- Born: Sana (or Sana'a) Kalimat 16 November 1960 (age 64) Amman, Jordan
- Spouse: Prince Asem bin Nayef
- Issue: Princess Salha; Princess Nejla; Prince Nayef;
- House: Hashemite (by marriage)
- Father: Adnan Mawloud Kalimat

= Princess Sana Asem =

Jordanian princess by marriage (born 1960)

Princess Sana'a Asem (née Sana Kalimat; born 16 November 1960) is a Jordanian princess due to her marriage to Prince Asim bin Nayef and she has Circassian origin. She is the daughter of Adnan Mawloud Kalimat (d. on 12 September 2019), leader of the Circassians tribal council of Jordan and mukhtar of the Circassians in the city of Amman.

==Education==
She has a Bachelor of Arts in English Literature and Translation from the University of Petra in Amman.

==Activities==
She has several activities in the capital Amman, where she attended the visit of King Abdullah II to the Jordanian Circassians at The Circassian Charitable Society with her husband, Prince Asim bin Nayef.
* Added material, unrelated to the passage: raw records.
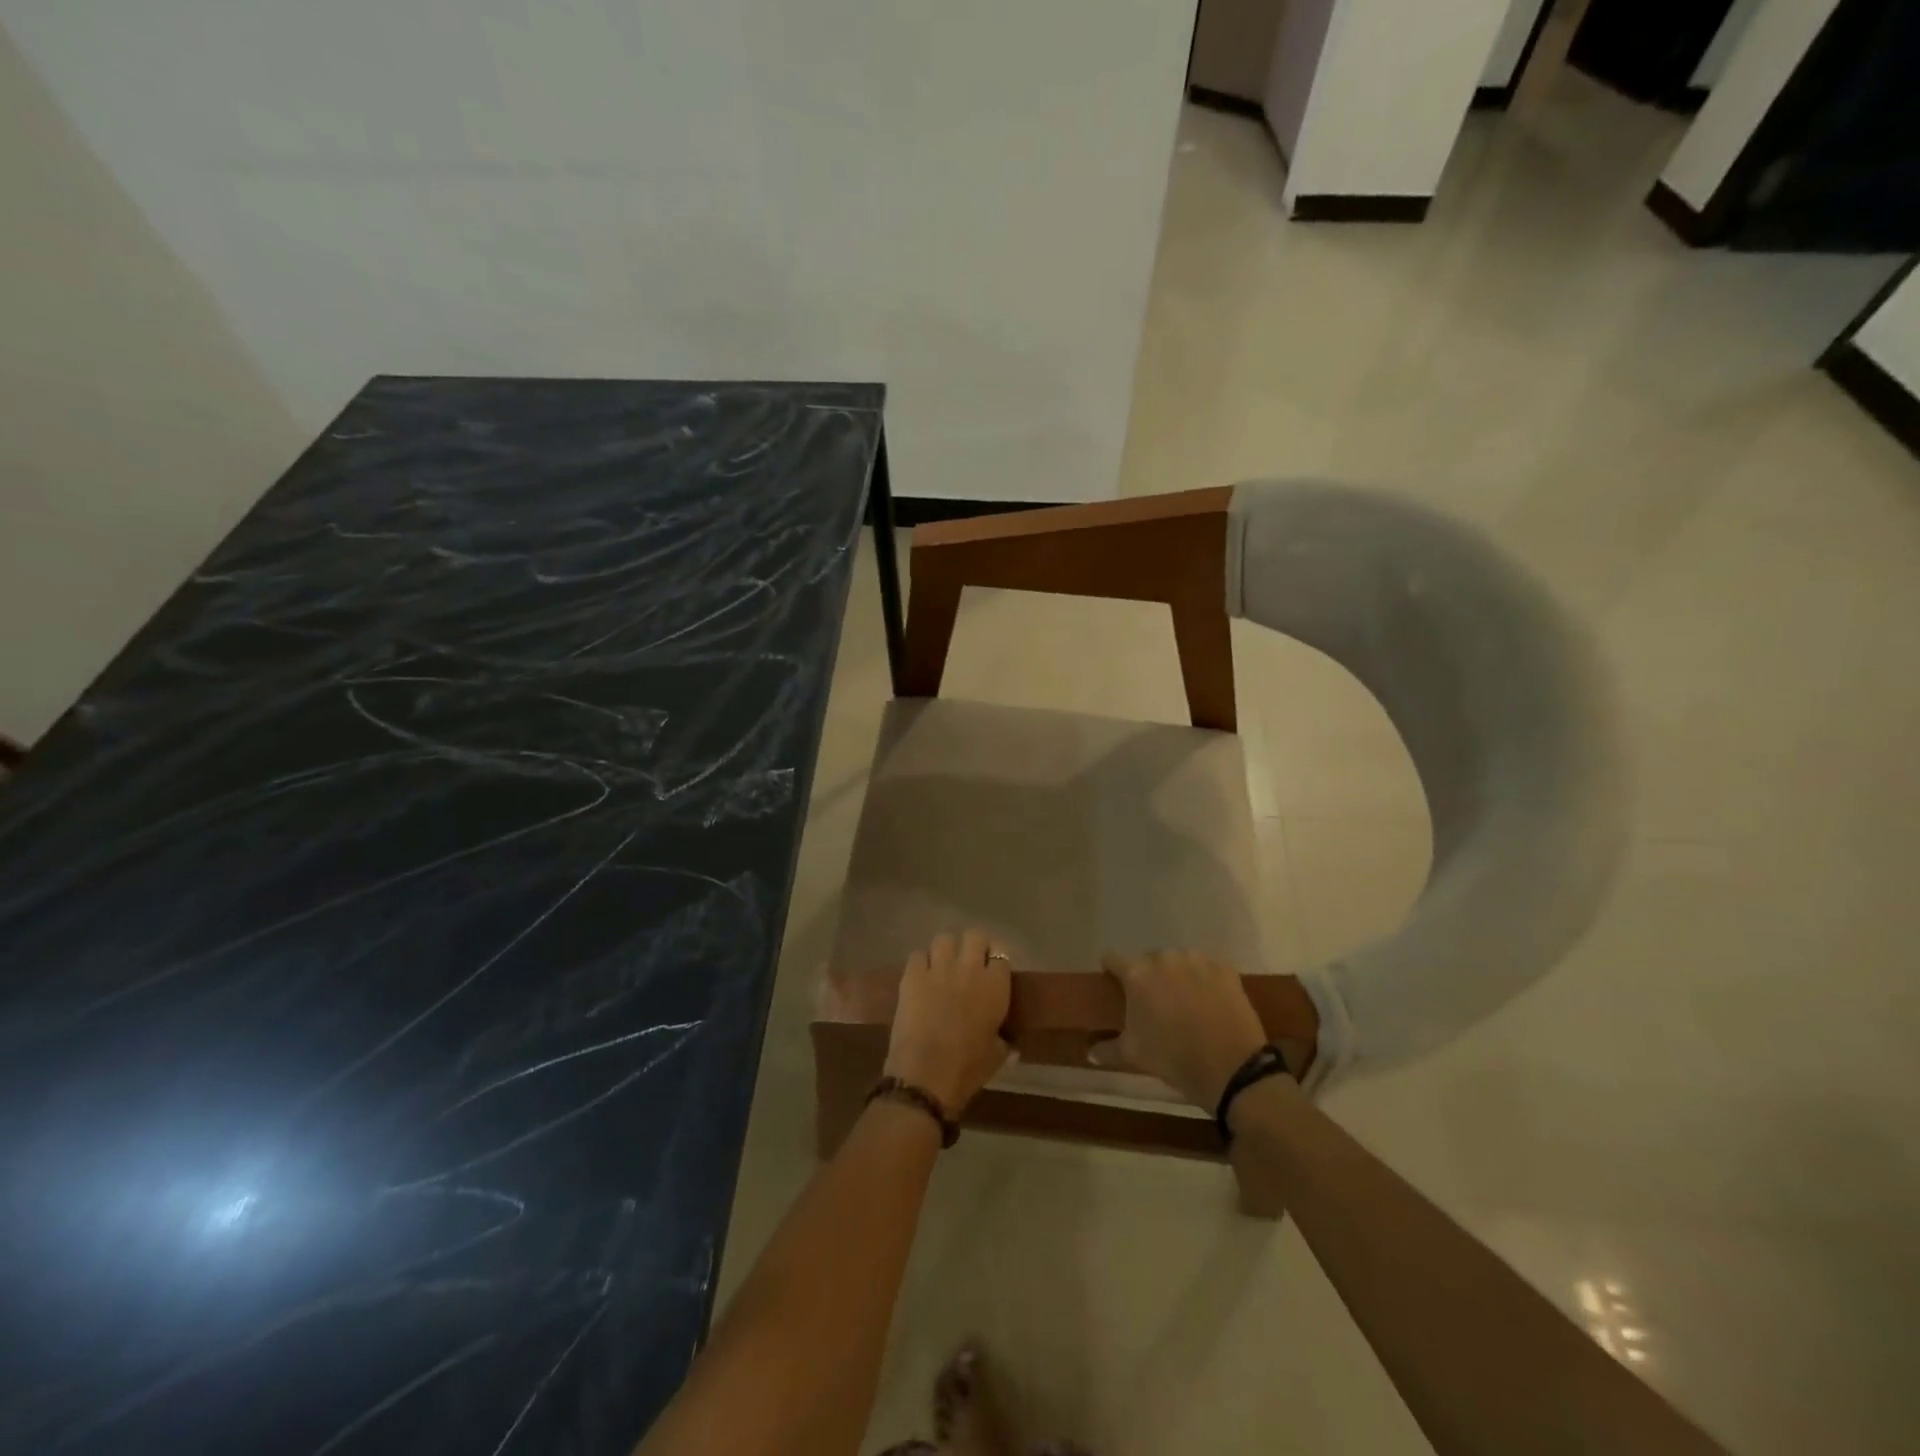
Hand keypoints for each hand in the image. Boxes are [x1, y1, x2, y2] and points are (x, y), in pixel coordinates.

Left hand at [883, 930, 1011, 1113]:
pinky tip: (921, 977)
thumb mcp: (996, 1057)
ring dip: (945, 951)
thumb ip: (1005, 1043)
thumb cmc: (967, 1068)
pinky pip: (918, 955)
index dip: (995, 958)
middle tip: (968, 963)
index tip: (991, 969)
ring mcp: (939, 968)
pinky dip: (921, 963)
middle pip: (974, 935)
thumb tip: (1011, 1045)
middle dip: (972, 945)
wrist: (926, 1075)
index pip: (1001, 953)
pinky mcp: (912, 975)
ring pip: (944, 939)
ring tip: (942, 967)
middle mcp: (970, 968)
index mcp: (995, 986)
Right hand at [1091, 950, 1266, 1109]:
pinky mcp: (1225, 969)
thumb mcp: (1134, 1055)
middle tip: (1154, 1003)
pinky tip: (1209, 1002)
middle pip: (1148, 960)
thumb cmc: (1173, 1058)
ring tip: (1184, 1002)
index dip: (1111, 971)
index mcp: (1137, 974)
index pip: (1113, 959)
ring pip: (1179, 961)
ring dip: (1177, 975)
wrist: (1231, 1068)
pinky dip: (1204, 980)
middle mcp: (1164, 958)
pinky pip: (1207, 968)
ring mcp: (1197, 960)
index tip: (1114, 986)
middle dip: (1148, 977)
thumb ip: (1107, 1049)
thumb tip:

Moreover, she also sponsors many Jordanian events, activities and conferences.

==Marriage and children==
Princess Sana married Jordan's Prince Asem bin Nayef on 6 January 1986. Together, they have three children:
- Princess Salha (born 14 June 1987), on 4 April 2011 she married Mohammad Hashim Haj-Hassan.
- Princess Nejla (born 9 May 1988), on 23 October 2014 she married Nasser Osama Talhouni.
- Prince Nayef (born 22 January 1998), on 13 April 2021 he married Sharifa Farah Alluhaymaq.